• Data to examine
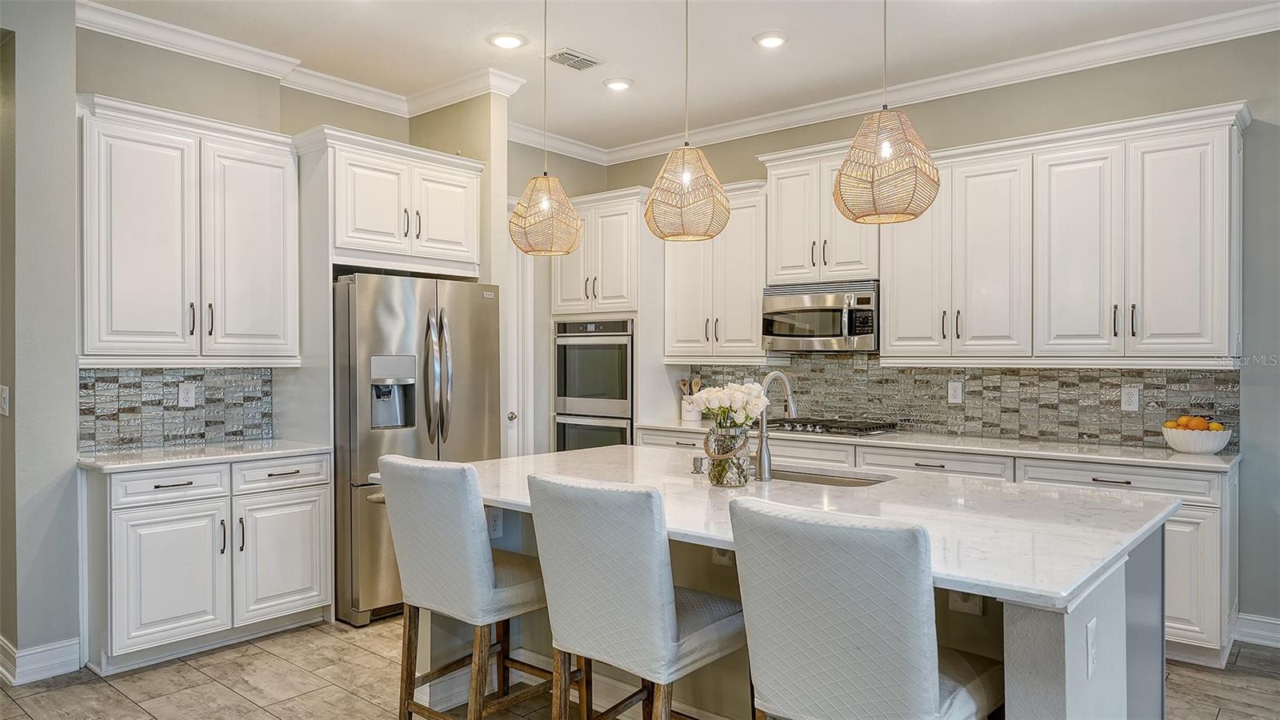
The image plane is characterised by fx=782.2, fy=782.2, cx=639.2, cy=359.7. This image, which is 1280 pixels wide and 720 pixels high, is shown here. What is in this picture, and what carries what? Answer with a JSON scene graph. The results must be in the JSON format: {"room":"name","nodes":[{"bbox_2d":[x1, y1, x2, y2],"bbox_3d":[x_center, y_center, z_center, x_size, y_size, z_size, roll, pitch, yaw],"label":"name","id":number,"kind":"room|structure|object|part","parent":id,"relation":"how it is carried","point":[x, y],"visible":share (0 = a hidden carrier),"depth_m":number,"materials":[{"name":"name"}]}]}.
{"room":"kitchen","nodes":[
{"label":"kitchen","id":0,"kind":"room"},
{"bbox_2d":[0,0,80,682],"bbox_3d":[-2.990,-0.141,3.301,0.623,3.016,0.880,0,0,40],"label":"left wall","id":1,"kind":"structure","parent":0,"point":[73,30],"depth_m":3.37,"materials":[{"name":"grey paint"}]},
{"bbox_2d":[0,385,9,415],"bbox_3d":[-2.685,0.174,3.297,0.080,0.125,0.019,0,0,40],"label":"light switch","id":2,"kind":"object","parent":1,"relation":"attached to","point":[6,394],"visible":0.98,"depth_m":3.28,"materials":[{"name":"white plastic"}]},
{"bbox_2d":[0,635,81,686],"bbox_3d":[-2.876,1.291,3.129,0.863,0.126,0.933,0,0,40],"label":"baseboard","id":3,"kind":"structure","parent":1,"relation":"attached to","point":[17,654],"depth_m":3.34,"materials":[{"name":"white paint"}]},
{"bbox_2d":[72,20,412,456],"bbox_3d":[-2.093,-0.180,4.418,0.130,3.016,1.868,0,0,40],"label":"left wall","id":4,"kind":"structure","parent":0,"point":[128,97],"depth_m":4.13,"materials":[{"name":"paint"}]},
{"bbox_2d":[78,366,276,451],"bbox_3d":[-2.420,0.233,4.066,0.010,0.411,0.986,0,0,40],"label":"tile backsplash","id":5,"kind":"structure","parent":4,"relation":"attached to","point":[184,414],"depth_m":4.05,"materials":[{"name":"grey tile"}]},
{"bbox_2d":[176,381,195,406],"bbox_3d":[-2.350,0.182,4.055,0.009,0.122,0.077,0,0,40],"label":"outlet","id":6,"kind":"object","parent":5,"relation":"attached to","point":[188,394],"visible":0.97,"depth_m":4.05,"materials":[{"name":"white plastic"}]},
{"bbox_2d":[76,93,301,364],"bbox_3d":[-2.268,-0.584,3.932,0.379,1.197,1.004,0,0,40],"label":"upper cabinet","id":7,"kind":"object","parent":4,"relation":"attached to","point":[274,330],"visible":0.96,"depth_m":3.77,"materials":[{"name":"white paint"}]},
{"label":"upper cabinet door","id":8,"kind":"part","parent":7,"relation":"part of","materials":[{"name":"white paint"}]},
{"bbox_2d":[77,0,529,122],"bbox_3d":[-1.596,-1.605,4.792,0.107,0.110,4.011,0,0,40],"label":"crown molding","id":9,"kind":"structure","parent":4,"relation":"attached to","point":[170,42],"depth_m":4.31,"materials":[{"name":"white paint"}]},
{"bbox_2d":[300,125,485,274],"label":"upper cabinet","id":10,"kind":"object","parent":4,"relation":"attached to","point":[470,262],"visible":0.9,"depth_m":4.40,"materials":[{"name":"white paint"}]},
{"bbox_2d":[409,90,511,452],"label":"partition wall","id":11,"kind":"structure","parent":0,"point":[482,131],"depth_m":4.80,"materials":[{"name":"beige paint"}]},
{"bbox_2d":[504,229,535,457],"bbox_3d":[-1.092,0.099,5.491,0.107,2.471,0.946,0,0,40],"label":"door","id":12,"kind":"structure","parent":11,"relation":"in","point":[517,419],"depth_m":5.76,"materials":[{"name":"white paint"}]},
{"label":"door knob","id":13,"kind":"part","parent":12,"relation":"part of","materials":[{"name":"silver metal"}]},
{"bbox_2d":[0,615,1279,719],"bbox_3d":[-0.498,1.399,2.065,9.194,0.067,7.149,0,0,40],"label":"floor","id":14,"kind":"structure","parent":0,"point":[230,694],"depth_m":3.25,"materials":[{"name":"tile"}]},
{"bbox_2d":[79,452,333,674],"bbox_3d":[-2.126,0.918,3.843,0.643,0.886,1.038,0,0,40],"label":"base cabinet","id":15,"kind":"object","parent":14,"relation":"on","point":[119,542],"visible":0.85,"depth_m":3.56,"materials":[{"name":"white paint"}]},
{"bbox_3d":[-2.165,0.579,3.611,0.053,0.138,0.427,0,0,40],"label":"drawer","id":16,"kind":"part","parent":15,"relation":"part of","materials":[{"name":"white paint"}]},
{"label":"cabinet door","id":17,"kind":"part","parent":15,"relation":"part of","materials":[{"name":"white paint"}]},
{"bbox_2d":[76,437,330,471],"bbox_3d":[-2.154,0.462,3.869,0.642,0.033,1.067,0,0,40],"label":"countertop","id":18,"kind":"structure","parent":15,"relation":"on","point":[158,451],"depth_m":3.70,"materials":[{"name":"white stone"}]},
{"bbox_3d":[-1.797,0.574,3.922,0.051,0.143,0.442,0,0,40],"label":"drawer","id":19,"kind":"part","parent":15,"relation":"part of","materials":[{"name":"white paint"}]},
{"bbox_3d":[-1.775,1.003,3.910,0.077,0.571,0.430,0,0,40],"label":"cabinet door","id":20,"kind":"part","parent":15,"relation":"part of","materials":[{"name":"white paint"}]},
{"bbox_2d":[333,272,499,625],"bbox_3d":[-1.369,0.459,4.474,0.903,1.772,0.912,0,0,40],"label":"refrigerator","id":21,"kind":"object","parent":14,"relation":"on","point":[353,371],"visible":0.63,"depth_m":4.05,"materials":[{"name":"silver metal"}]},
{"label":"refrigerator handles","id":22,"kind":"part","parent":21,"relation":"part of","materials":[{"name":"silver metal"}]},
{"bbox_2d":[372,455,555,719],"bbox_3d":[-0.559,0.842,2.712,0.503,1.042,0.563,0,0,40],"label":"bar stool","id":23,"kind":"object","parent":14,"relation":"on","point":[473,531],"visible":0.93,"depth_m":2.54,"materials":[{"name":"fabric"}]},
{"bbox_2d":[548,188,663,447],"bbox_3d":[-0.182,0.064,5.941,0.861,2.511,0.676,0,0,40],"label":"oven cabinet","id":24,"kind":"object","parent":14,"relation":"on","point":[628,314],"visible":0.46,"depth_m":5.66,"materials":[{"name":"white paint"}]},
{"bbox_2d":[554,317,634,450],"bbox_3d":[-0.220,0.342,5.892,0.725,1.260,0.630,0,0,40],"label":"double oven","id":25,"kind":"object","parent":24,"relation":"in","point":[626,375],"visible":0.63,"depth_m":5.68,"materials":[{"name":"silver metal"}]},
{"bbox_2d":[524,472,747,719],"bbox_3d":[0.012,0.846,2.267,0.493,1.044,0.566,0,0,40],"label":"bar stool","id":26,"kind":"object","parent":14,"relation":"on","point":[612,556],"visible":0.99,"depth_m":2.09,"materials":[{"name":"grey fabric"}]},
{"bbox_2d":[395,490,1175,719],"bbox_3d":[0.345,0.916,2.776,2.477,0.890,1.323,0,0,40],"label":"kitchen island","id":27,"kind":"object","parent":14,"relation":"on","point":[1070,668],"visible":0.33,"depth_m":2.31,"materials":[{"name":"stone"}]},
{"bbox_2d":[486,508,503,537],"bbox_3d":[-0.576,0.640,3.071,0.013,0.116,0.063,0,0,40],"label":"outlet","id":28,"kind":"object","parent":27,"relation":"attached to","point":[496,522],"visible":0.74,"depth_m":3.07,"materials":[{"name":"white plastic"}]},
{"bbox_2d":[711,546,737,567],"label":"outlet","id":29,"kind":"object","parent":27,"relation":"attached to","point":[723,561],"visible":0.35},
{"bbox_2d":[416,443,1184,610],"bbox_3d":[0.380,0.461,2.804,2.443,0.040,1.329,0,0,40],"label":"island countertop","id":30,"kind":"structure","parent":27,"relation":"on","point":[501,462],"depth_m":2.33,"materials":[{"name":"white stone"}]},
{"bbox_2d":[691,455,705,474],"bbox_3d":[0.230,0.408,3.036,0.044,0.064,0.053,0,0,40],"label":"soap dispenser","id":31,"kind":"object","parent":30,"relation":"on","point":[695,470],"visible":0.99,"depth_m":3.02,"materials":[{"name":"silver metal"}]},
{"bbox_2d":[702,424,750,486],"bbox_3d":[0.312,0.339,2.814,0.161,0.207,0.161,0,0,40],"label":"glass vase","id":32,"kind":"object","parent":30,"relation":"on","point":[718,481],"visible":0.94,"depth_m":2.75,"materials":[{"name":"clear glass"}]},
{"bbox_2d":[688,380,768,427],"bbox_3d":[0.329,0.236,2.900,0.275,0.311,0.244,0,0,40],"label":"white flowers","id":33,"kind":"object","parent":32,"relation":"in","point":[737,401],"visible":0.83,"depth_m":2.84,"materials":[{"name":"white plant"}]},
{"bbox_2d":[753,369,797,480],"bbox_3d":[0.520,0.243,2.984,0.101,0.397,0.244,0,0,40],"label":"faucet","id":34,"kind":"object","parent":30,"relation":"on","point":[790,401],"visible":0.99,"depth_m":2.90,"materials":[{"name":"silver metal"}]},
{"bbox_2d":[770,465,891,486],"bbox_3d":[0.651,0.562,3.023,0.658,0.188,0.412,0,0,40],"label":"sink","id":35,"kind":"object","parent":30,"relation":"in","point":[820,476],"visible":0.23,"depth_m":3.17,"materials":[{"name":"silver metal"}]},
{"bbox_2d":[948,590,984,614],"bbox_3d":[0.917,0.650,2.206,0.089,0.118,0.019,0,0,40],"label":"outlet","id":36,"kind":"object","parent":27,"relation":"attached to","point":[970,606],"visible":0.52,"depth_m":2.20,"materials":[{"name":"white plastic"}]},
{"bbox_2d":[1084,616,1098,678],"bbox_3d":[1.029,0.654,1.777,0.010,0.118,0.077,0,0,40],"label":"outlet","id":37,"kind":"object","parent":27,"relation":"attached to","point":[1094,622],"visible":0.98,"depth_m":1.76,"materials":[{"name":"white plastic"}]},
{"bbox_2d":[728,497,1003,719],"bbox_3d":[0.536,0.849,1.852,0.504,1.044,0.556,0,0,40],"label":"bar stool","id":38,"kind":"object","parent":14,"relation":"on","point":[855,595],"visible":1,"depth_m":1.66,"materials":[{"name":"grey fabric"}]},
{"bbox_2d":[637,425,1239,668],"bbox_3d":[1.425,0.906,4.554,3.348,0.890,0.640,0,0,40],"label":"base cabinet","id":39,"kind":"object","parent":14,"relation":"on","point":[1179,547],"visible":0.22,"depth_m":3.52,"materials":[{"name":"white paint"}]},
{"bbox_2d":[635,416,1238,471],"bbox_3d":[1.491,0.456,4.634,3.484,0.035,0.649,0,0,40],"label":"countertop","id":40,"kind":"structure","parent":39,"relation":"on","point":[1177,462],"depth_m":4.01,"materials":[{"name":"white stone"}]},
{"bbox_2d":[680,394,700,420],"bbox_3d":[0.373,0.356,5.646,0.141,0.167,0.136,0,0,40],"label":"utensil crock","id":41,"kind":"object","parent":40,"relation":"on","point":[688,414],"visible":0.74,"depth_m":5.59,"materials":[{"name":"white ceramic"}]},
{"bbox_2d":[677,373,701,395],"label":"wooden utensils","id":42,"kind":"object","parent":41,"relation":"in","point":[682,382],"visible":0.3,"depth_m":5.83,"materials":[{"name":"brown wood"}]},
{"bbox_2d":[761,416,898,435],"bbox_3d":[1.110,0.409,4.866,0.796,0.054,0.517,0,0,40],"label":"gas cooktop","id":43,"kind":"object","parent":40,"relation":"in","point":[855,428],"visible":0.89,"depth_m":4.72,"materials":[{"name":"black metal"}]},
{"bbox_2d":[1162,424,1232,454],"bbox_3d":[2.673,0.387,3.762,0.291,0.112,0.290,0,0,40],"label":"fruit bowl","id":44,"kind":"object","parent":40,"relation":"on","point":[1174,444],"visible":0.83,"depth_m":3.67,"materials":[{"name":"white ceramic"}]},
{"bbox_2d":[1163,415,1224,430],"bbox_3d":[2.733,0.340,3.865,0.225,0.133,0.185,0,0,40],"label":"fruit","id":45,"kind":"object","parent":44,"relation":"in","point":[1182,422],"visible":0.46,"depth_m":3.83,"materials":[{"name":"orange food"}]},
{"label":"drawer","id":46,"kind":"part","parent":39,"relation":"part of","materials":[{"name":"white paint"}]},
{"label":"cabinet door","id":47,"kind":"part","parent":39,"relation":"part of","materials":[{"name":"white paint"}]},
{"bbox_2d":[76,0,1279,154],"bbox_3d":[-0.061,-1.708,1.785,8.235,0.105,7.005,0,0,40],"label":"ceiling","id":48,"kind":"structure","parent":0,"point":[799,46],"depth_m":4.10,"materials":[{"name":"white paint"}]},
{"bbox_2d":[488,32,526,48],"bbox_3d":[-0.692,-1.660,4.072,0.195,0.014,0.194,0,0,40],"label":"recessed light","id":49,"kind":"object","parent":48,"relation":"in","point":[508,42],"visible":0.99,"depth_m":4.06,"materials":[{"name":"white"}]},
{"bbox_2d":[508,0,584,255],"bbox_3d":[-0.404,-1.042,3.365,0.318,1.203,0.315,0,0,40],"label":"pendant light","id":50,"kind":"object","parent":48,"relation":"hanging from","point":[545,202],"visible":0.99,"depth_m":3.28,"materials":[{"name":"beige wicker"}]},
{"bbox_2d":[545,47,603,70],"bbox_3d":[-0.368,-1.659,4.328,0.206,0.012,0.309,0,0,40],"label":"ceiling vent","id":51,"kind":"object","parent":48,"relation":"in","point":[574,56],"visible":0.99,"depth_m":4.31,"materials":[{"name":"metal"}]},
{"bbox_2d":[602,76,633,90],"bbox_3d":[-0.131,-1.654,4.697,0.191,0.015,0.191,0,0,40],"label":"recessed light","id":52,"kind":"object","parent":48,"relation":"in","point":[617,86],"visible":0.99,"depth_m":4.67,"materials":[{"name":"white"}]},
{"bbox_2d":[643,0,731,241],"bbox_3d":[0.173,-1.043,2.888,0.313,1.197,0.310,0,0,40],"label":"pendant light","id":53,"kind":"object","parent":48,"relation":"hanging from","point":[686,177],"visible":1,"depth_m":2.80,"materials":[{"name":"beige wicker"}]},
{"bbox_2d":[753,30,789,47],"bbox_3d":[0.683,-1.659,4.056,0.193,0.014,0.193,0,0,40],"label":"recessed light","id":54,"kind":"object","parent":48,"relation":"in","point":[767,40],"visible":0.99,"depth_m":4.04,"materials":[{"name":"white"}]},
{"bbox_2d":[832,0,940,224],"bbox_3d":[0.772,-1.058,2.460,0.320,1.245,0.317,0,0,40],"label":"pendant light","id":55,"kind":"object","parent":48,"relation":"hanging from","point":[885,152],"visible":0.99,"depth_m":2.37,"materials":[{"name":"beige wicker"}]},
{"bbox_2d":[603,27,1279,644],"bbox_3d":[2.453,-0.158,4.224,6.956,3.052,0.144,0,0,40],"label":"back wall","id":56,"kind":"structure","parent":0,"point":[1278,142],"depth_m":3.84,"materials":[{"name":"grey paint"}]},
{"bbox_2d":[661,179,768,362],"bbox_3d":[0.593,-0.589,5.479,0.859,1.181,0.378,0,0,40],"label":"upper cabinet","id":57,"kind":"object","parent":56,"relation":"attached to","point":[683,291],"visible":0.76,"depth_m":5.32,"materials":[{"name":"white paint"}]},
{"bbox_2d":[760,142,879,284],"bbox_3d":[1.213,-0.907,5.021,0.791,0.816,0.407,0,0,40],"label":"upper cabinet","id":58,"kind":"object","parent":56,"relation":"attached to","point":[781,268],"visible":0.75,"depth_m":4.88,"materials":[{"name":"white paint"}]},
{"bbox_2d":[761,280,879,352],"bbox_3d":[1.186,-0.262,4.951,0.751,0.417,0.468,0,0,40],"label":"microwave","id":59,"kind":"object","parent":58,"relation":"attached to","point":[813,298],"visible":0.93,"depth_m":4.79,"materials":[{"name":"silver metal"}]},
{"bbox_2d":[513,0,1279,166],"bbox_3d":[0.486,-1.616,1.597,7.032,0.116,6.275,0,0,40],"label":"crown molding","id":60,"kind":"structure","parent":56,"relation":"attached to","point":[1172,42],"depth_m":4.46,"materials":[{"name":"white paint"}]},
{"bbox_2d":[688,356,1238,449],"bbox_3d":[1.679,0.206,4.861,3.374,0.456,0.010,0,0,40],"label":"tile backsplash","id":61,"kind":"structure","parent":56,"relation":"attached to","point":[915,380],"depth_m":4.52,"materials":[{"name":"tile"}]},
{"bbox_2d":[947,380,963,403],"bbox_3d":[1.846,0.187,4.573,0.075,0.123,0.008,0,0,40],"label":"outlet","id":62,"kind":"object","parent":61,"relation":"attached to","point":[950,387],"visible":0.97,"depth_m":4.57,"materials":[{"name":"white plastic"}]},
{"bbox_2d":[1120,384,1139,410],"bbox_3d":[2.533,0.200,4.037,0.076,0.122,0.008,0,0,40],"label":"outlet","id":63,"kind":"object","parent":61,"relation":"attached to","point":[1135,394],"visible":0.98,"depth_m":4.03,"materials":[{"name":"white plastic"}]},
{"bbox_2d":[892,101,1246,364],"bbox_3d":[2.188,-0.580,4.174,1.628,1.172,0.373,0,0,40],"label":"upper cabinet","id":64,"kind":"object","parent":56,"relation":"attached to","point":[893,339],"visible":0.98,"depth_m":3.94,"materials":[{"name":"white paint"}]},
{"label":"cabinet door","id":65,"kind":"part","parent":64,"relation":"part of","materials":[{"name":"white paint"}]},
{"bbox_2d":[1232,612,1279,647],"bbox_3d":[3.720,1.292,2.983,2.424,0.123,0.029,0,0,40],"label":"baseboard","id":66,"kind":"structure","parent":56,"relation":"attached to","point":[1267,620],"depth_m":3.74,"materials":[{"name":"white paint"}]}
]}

• Aim of the exercise
Look through the entries above. Copy each line in which the string "left" occurs.

• Answer for this exercise
{"bbox_2d":[0,0,80,682],"bbox_3d":[-2.990,-0.141,3.301,0.623,3.016,0.880,0,0,40],"label":"left wall","id":1,"kind":"structure","parent":0,"point":[73,30],"depth_m":3.37,"materials":[{"name":"grey paint"}]},
{"bbox_2d":[72,20,412,456],"bbox_3d":[-2.093,-0.180,4.418,0.130,3.016,1.868,0,0,40],"label":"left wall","id":4,"kind":"structure","parent":0,"point":[128,97],"depth_m":4.13,"materials":[{"name":"paint"}]},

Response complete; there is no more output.